Ok, that’s the fire alarm… I thought. Maybe it’s a drill? Or a mistake?

Often, if the building knows an alarm is going to sound there will be an intercom announcement to explain it, but no such announcement came.

Ok, so it’s real then. I decided. I wasn’t particularly alarmed: everybody else was just as confused as I was, but we all knew what to do. I picked up my phone and my wallet, then thought for a second and grabbed my umbrella for the sun because it was a hundred goddamn degrees outside and I didn’t need to be getting a sunburn because of a fire alarm.

And then, even though they say not to gather your belongings, I unplugged my laptop and tucked it under my arm. Because I wasn’t going to leave my novel behind, fire or no fire.

My co-workers and I traipsed to the stairwell and slogged down ten flights of stairs. The stairwell wasn’t crowded: no one seemed to be emerging from any of the other floors. When we reached the ground level we stood on the sidewalk comparing notes: who had taken the stairs, who had left early, who was still missing. The elevators, it turned out, were still working, and the Powers That Be descended to earth without the legwork required of the rest of us mere mortals. We quickly determined that our floor was the only one on which an alarm had sounded- which explained the empty stairwell- and that the alarm wasn’t just a drill- which explained the arrival of a fire truck complete with lights and sirens.

The firefighters emerged and went inside and within fifteen minutes we had an all clear and were able to go back inside with the days excitement behind us. In the end it was all a bit of nothing, but it did get us all on our toes.

Muse’s Share

•June 10, 2019 • Leave a Comment

There was an unknown sized dram of whiskey left in the bottom of the bottle of Writer’s Tears, and I didn’t quite know what to do with it. This particular bottle of Writer’s Tears had been my progress gauge over the course of the past year: each time I completed a chapter of my novel, I would reward myself with a shot of whiskey and mark the new level on the bottle, labeling it with the chapter title and the date of completion. I had recently completed a chapter which seemed likely to be the end of the bottle, but when I poured it out there was still a small half-portion left in the bottom: not quite enough for a chapter, too much to just fudge away.

Oh well, I told myself.
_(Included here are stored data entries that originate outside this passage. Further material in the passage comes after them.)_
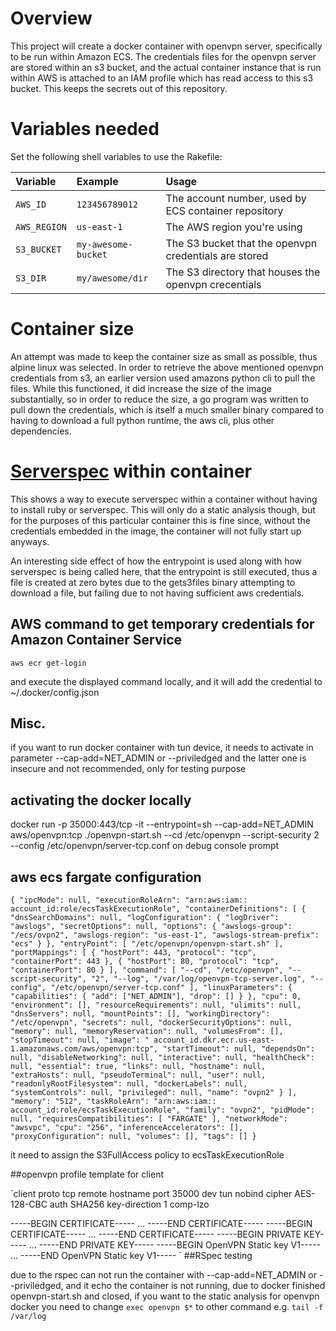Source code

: # Overview

This project will create a docker container with openvpn server, specifically to
be run within Amazon ECS.  The credentials files for the openvpn server are
stored within an s3 bucket, and the actual container instance that is run within
AWS is attached to an IAM profile which has read access to this s3 bucket.  This
keeps the secrets out of this repository.

# Variables needed

Set the following shell variables to use the Rakefile:

| Variable     | Example             | Usage                                                 |
|:-------------|:--------------------|:------------------------------------------------------|
| `AWS_ID`     | `123456789012`      | The account number, used by ECS container repository  |
| `AWS_REGION` | `us-east-1`         | The AWS region you're using                           |
| `S3_BUCKET`  | `my-awesome-bucket` | The S3 bucket that the openvpn credentials are stored |
| `S3_DIR`     | `my/awesome/dir`    | The S3 directory that houses the openvpn crecentials  |

# Container size

An attempt was made to keep the container size as small as possible, thus alpine
linux was selected. In order to retrieve the above mentioned openvpn credentials
from s3, an earlier version used amazons python cli to pull the files.  While
this functioned, it did increase the size of the image substantially, so in
order to reduce the size, a go program was written to pull down the credentials,
which is itself a much smaller binary compared to having to download a full
python runtime, the aws cli, plus other dependencies.

# [Serverspec](http://serverspec.org) within container

This shows a way to execute serverspec within a container without having to
install ruby or serverspec.  This will only do a static analysis though, but for
the purposes of this particular container this is fine since, without the
credentials embedded in the image, the container will not fully start up
anyways.

An interesting side effect of how the entrypoint is used along with how
serverspec is being called here, that the entrypoint is still executed, thus a
file is created at zero bytes due to the gets3files binary attempting to
download a file, but failing due to not having sufficient aws credentials.

## AWS command to get temporary credentials for Amazon Container Service

`aws ecr get-login`

and execute the displayed command locally, and it will add the credential to ~/.docker/config.json

## Misc.

if you want to run docker container with tun device, it needs to activate in parameter --cap-add=NET_ADMIN or --priviledged
and the latter one is insecure and not recommended, only for testing purpose

## activating the docker locally

docker run -p 35000:443/tcp -it --entrypoint=sh --cap-add=NET_ADMIN aws/openvpn:tcp
./openvpn-start.sh --cd /etc/openvpn --script-security 2 --config /etc/openvpn/server-tcp.conf
on debug console prompt

## aws ecs fargate configuration
`{
    "ipcMode": null,
    "executionRoleArn": "arn:aws:iam:: account_id:role/ecsTaskExecutionRole",
    "containerDefinitions": [
        {
            "dnsSearchDomains": null,
            "logConfiguration": {
                "logDriver": "awslogs",
                "secretOptions": null,
                "options": {
                    "awslogs-group": "/ecs/ovpn2",
                    "awslogs-region": "us-east-1",
                    "awslogs-stream-prefix": "ecs"
                }
            },
            "entryPoint": [
                "/etc/openvpn/openvpn-start.sh"
            ],
            "portMappings": [
                {
                    "hostPort": 443,
                    "protocol": "tcp",
                    "containerPort": 443
                },
                {
                    "hostPort": 80,
                    "protocol": "tcp",
                    "containerPort": 80
                }
            ],
            "command": [
                "--cd",
                "/etc/openvpn",
                "--script-security",
                "2",
                "--log",
                "/var/log/openvpn-tcp-server.log",
                "--config",
                "/etc/openvpn/server-tcp.conf"
            ],
            "linuxParameters": {
      "capabilities": {
        "add": ["NET_ADMIN"],
        "drop": []
        }
      },
            "cpu": 0,
            "environment": [],
            "resourceRequirements": null,
            "ulimits": null,
            "dnsServers": null,
            "mountPoints": [],
            "workingDirectory": "/etc/openvpn",
            "secrets": null,
            "dockerSecurityOptions": null,
            "memory": null,
            "memoryReservation": null,
            "volumesFrom": [],
            "stopTimeout": null,
            "image": " account_id.dkr.ecr.us-east-1.amazonaws.com/aws/openvpn:tcp",
            "startTimeout": null,
            "dependsOn": null,
            "disableNetworking": null,
            "interactive": null,
            "healthCheck": null,
            "essential": true,
            "links": null,
            "hostname": null,
            "extraHosts": null,
            "pseudoTerminal": null,
            "user": null,
            "readonlyRootFilesystem": null,
            "dockerLabels": null,
            "systemControls": null,
            "privileged": null,
            "name": "ovpn2"
        }
    ],
    "memory": "512",
    "taskRoleArn": "arn:aws:iam:: account_id:role/ecsTaskExecutionRole",
    "family": "ovpn2",
    "pidMode": null,
    "requiresCompatibilities": [
        "FARGATE"
    ],
    "networkMode": "awsvpc",
    "cpu": "256",
    "inferenceAccelerators": [],
    "proxyConfiguration": null,
    "volumes": [],
    "tags": []
}`

it need to assign the S3FullAccess policy to ecsTaskExecutionRole


##openvpn profile template for client

`client
proto tcp
remote hostname
port 35000
dev tun
nobind
cipher AES-128-CBC
auth SHA256
key-direction 1
comp-lzo

<ca>
-----BEGIN CERTIFICATE-----
...
-----END CERTIFICATE-----
</ca>

<cert>
-----BEGIN CERTIFICATE-----
...
-----END CERTIFICATE-----
</cert>

<key>
-----BEGIN PRIVATE KEY-----
...
-----END PRIVATE KEY-----
</key>

<tls-auth>
-----BEGIN OpenVPN Static key V1-----
...
-----END OpenVPN Static key V1-----
</tls-auth>
`
##RSpec testing

due to the rspec can not run the container with --cap-add=NET_ADMIN or --priviledged, and it echo the container is not running, due to docker finished openvpn-start.sh and closed, if you want to the static analysis for openvpn docker you need to change `exec openvpn $*` to other command e.g. `tail -f /var/log`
I significantly REVISED several chapters- maybe I could count it towards that?

I thought this seemed like a good compromise.

I sat down at my desk and poured the dregs of the bottle into the traditional glass: a souvenir shot glass from a Glaswegian friend emblazoned with the Scottish flash. It amounted to about tree quarters of an ounce, and I set it aside, determined that I was going to take my time and really enjoy it.
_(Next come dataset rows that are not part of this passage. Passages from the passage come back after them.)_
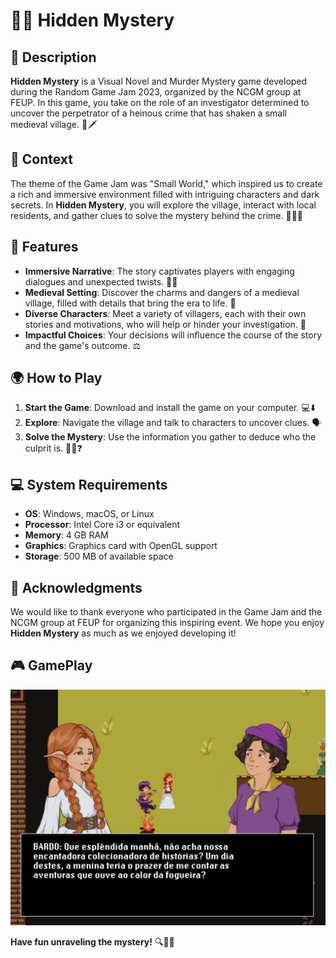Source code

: # 🕵️‍♂️ Hidden Mystery

## 🔑 Description

**Hidden Mystery** is a Visual Novel and Murder Mystery game developed during the Random Game Jam 2023, organized by the NCGM group at FEUP. In this game, you take on the role of an investigator determined to uncover the perpetrator of a heinous crime that has shaken a small medieval village. 🏰🗡️

## 🌿 Context

The theme of the Game Jam was "Small World," which inspired us to create a rich and immersive environment filled with intriguing characters and dark secrets. In **Hidden Mystery**, you will explore the village, interact with local residents, and gather clues to solve the mystery behind the crime. 🕵️‍♀️🌌

## 🏰 Features

- **Immersive Narrative**: The story captivates players with engaging dialogues and unexpected twists. 📖✨
- **Medieval Setting**: Discover the charms and dangers of a medieval village, filled with details that bring the era to life. 🌿
- **Diverse Characters**: Meet a variety of villagers, each with their own stories and motivations, who will help or hinder your investigation. 🔮
- **Impactful Choices**: Your decisions will influence the course of the story and the game's outcome. ⚖️

## 🌍 How to Play

1. **Start the Game**: Download and install the game on your computer. 💻⬇️
2. **Explore**: Navigate the village and talk to characters to uncover clues. 🗣️
3. **Solve the Mystery**: Use the information you gather to deduce who the culprit is. 🕵️‍♂️❓

## 💻 System Requirements

- **OS**: Windows, macOS, or Linux 
- **Processor**: Intel Core i3 or equivalent 
- **Memory**: 4 GB RAM 
- **Graphics**: Graphics card with OpenGL support 
- **Storage**: 500 MB of available space 

## 🙌 Acknowledgments

We would like to thank everyone who participated in the Game Jam and the NCGM group at FEUP for organizing this inspiring event. We hope you enjoy **Hidden Mystery** as much as we enjoyed developing it! 

## 🎮 GamePlay

<div align="center">
  <img src="docs/elaraAndBardo.png" alt="Elara and Bardo" />
</div>

**Have fun unraveling the mystery!** 🔍🔑🧩
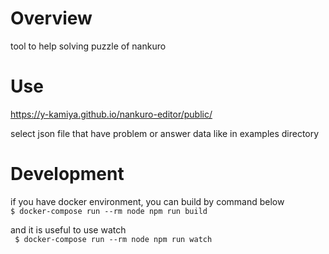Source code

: # Overview
tool to help solving puzzle of nankuro 

# Use
https://y-kamiya.github.io/nankuro-editor/public/

select json file that have problem or answer data like in examples directory

# Development
if you have docker environment, you can build by command below  
`$ docker-compose run --rm node npm run build`

and it is useful to use watch  
` $ docker-compose run --rm node npm run watch`
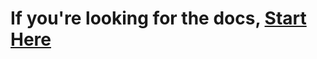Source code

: # If you're looking for the docs, [Start Here](https://github.com/ACADEV1/.github/tree/dev/docs/README.md)

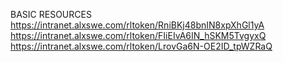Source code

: BASIC RESOURCES
https://intranet.alxswe.com/rltoken/RniBKj48bnIN8xpXhGl1yA
https://intranet.alxswe.com/rltoken/FIiEIvA6IN_hSKM5TvgyxQ
https://intranet.alxswe.com/rltoken/LrovGa6N-OE2ID_tpWZRaQ
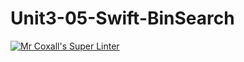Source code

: # Unit3-05-Swift-BinSearch
[![Mr Coxall's Super Linter](https://github.com/ICS4U-Programming-AdrijanV/Unit3-05-Swift-BinSearch/workflows/Mr%20Coxall's%20Super%20Linter/badge.svg)](https://github.com/ICS4U-Programming-AdrijanV/Unit3-05-Swift-BinSearch/actions/)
And then I got distracted and forgot about it and closed up my office leaving it beside my laptop, untouched.

The next morning, half of it was gone. Evaporated, I assumed- the weather had peaked into three digits in the late afternoon, and the room was still warm. The Angel’s Share. I told myself: the poetic nickname for portion of whiskey lost to evaporation during the aging process.

Maybe this was a hint. I thought. Muses like to celebrate too, you know.

Maybe this last little dram was meant to be the Muse’s share: an acknowledgement of their unseen influence which had made these chapters possible in the first place.

I took a moment to concentrate on my gratitude towards them: the whispering voices that had guided me for so long. I raised the glass to them, then I left it on the desk untasted and closed up the office to head to work hoping that they would continue to favor me as I completed the final chapters.